─── SUPPLIED RECORDS
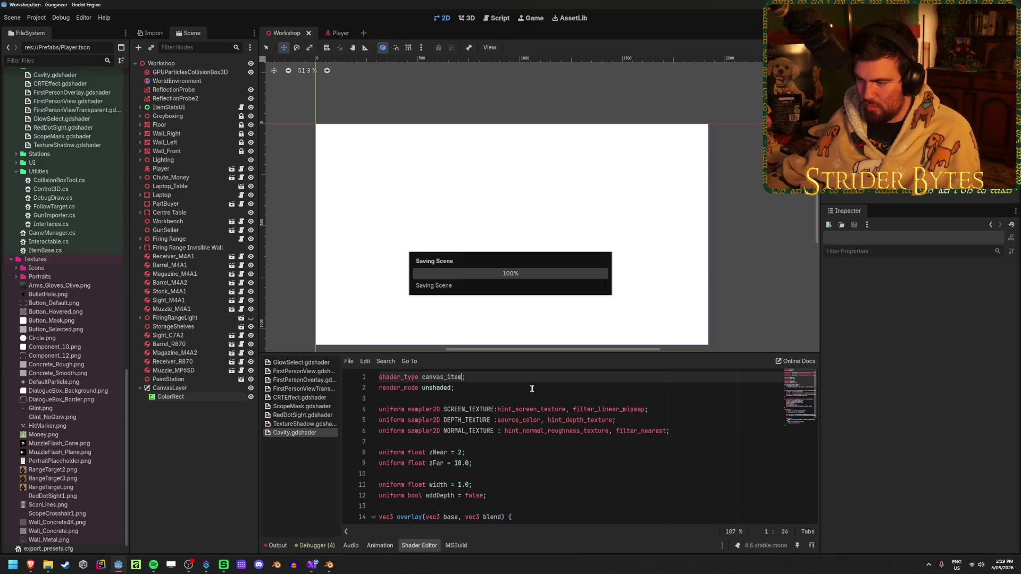
# - Delete the DEPTH_TEXTURE uniform line from the Cavity shader
pyautogui.click(473, 388)
pyautogui.moveTo(473, 387); pyautogui.dragTo(375, 383)
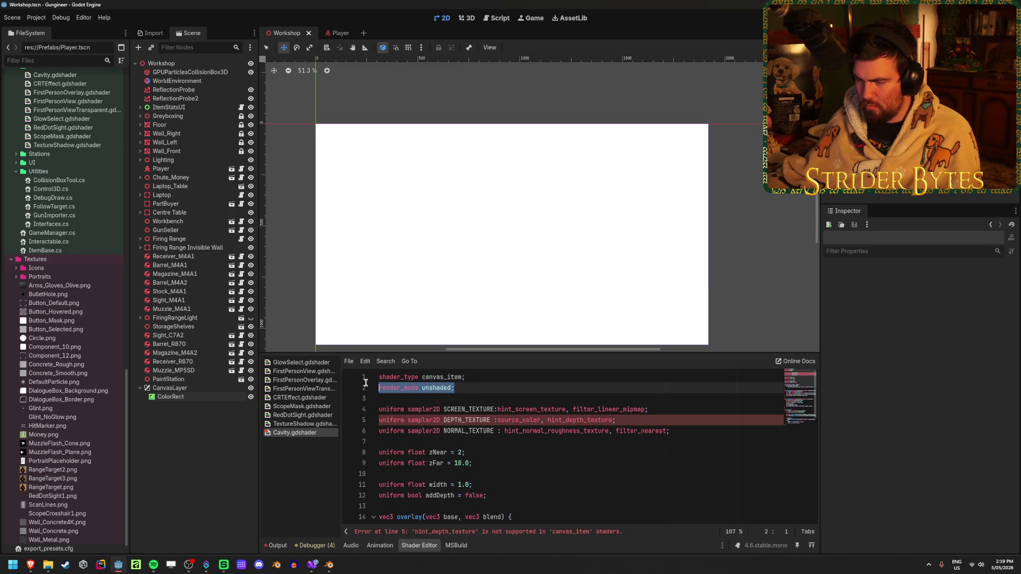
pyautogui.click(566, 387)
pyautogui.click(620, 420)
pyautogui.press('ctrl+s')
pyautogui.press('ctrl+x')
# - Delete the NORMAL_TEXTURE uniform line and the render_mode unshaded line
pyautogui.scroll(-2, 620, 420)
pyautogui.click(506, 391)
pyautogui.scroll(2, 680, 426)
pyautogui.click(679, 421)
pyautogui.press('ctrl+x')
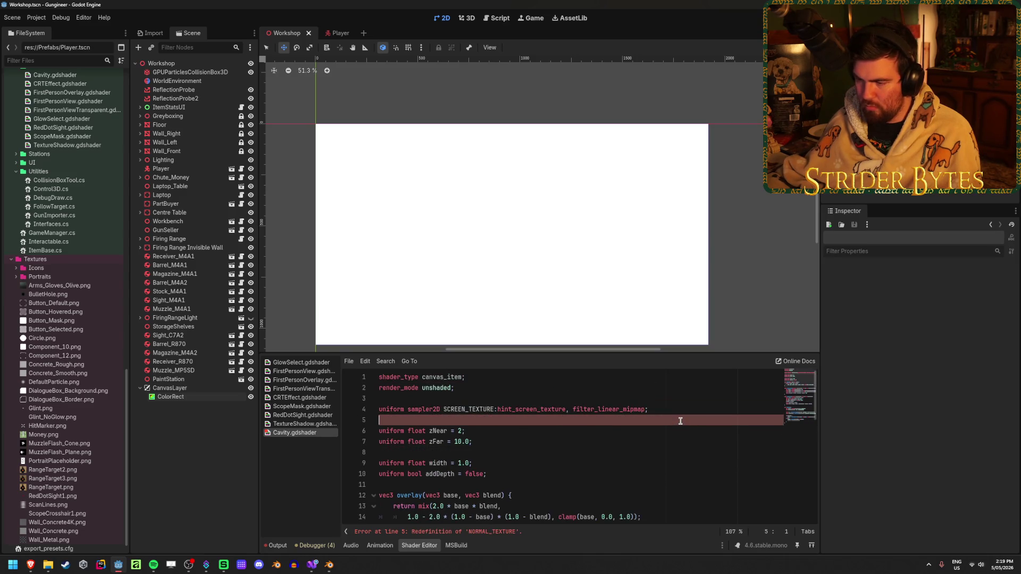
pyautogui.click(425, 388)
pyautogui.press('ctrl+x')
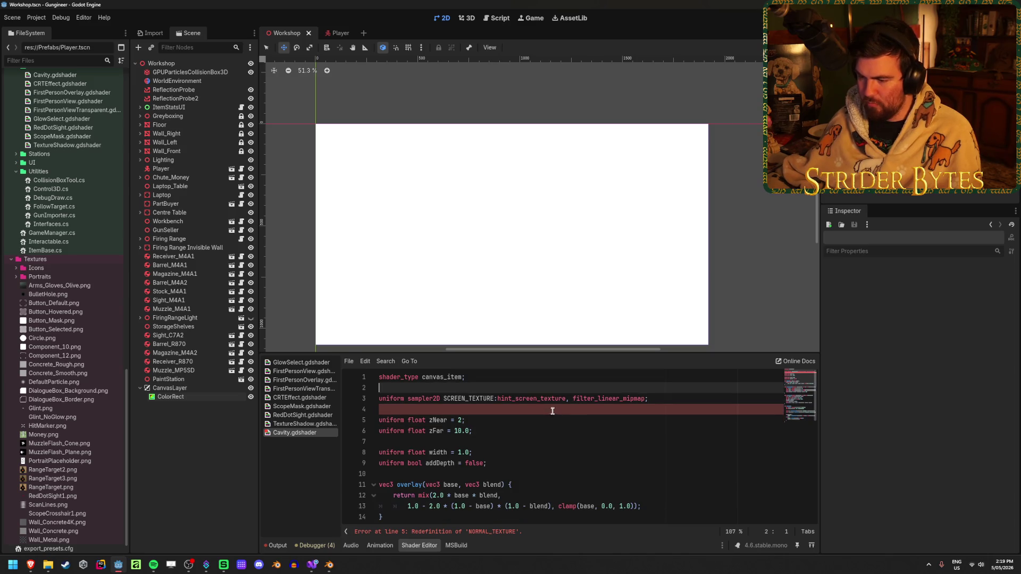
# - Check SCREEN_PIXEL_SIZE on line 34 against the Godot docs in the browser
pyautogui.click(553, 450)
pyautogui.scroll(-9, 553, 448)
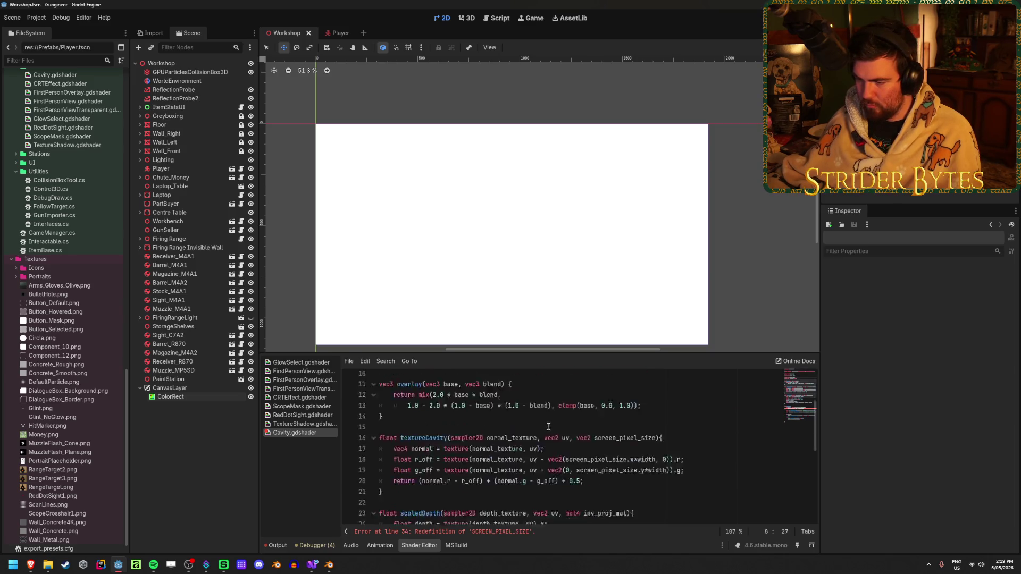
pyautogui.scroll(-1, 548, 426)
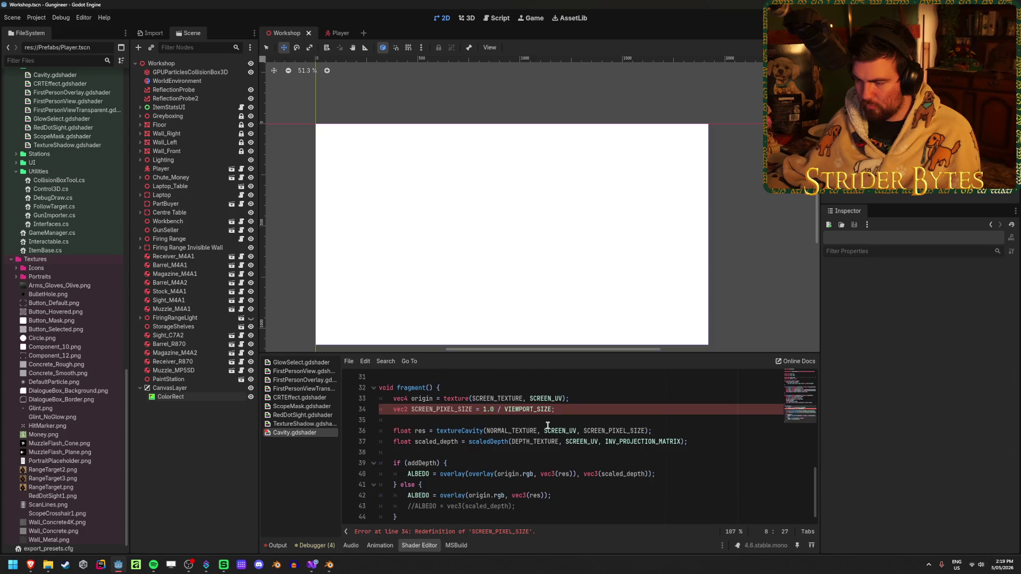
pyautogui.click(432, 408)
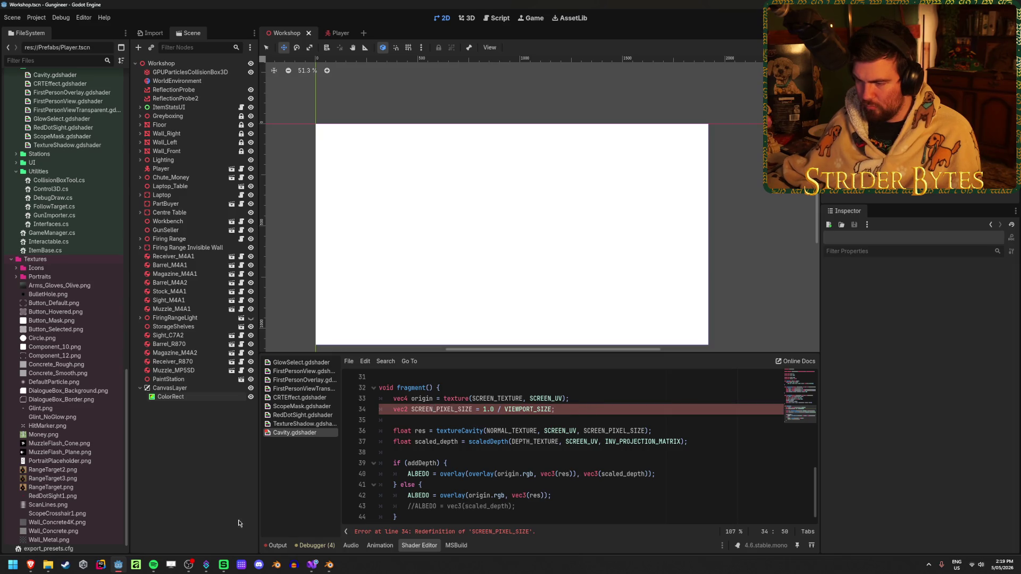
pyautogui.moveTo(31, 565)
pyautogui.click(165, 537)
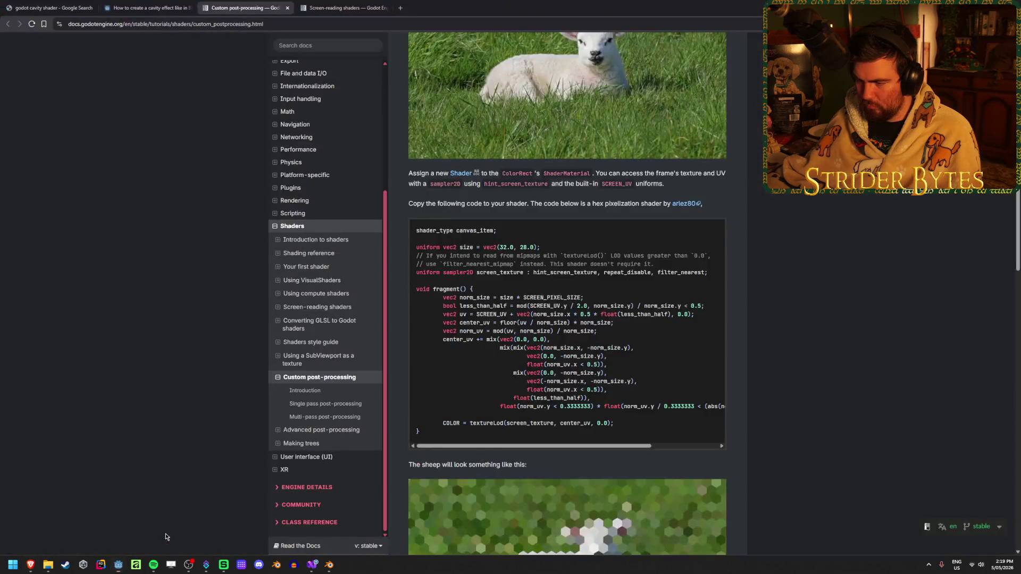
pyautogui.scroll(-2, 655, 344)
pyautogui.scroll(1, 655, 343)
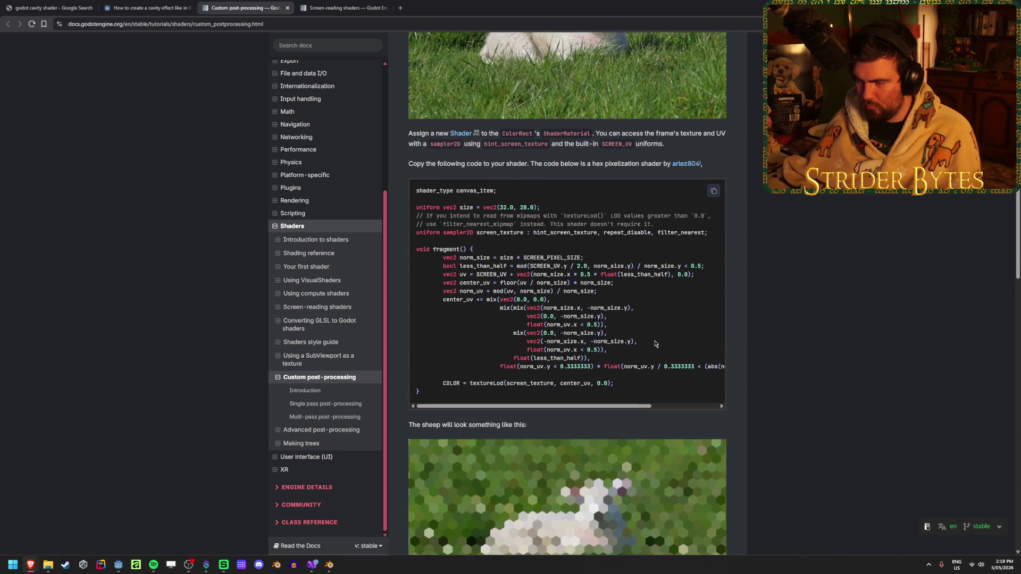
pyautogui.press('alt+Tab')
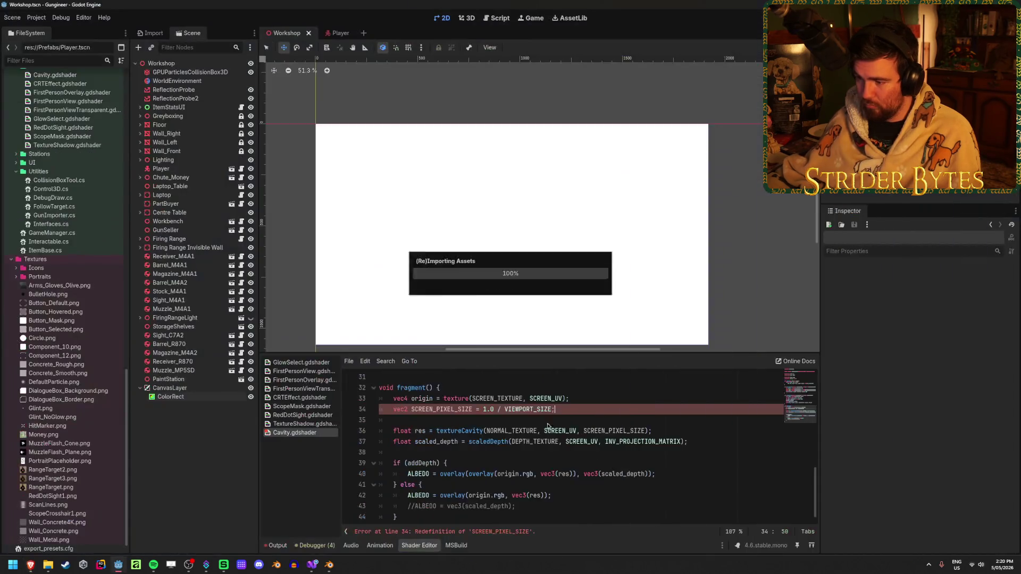
# - Trace where SCREEN_PIXEL_SIZE, textureCavity and scaledDepth are used in the shader
pyautogui.doubleClick(454, 411)
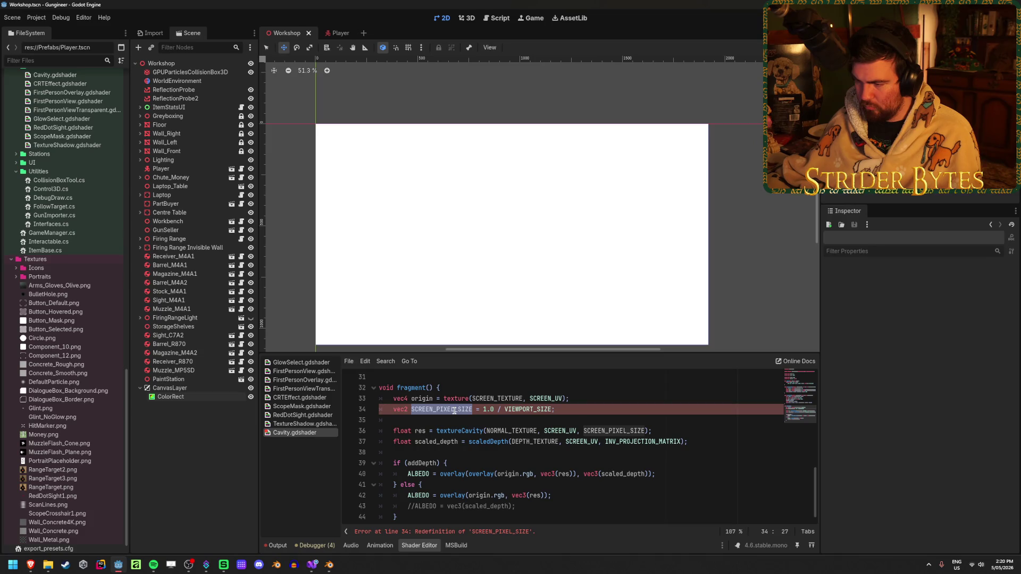
pyautogui.click(571, 407)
──────
§ **REQUIRED ACTION**: An exact transcription is needed, covering the line with "pyautogui.moveTo(473, 387); pyautogui.dragTo(375, 383)" and every line after it to the end of the entries, but not the pictures.

§ **REPLY TO THE EXERCISE**:
pyautogui.moveTo(473, 387); pyautogui.dragTo(375, 383)
pyautogui.click(566, 387)
pyautogui.click(620, 420)
pyautogui.press('ctrl+s')
pyautogui.press('ctrl+x')
# - Delete the NORMAL_TEXTURE uniform line and the render_mode unshaded line
pyautogui.scroll(-2, 620, 420)
pyautogui.click(506, 391)
pyautogui.scroll(2, 680, 426)
pyautogui.click(679, 421)
pyautogui.press('ctrl+x')
pyautogui.click(425, 388)
pyautogui.press('ctrl+x')
# - Check SCREEN_PIXEL_SIZE on line 34 against the Godot docs in the browser
pyautogui.click(553, 450)
pyautogui.scroll(-9, 553, 448)
pyautogui.scroll(-1, 548, 426)
pyautogui.click(432, 408)
pyautogui.moveTo(31, 565)
pyautogui.click(165, 537)
pyautogui.scroll(-2, 655, 344)
pyautogui.scroll(1, 655, 343)
pyautogui.press('alt+Tab')
# - Trace where SCREEN_PIXEL_SIZE, textureCavity and scaledDepth are used in the shader
pyautogui.doubleClick(454, 411)
pyautogui.click(571, 407)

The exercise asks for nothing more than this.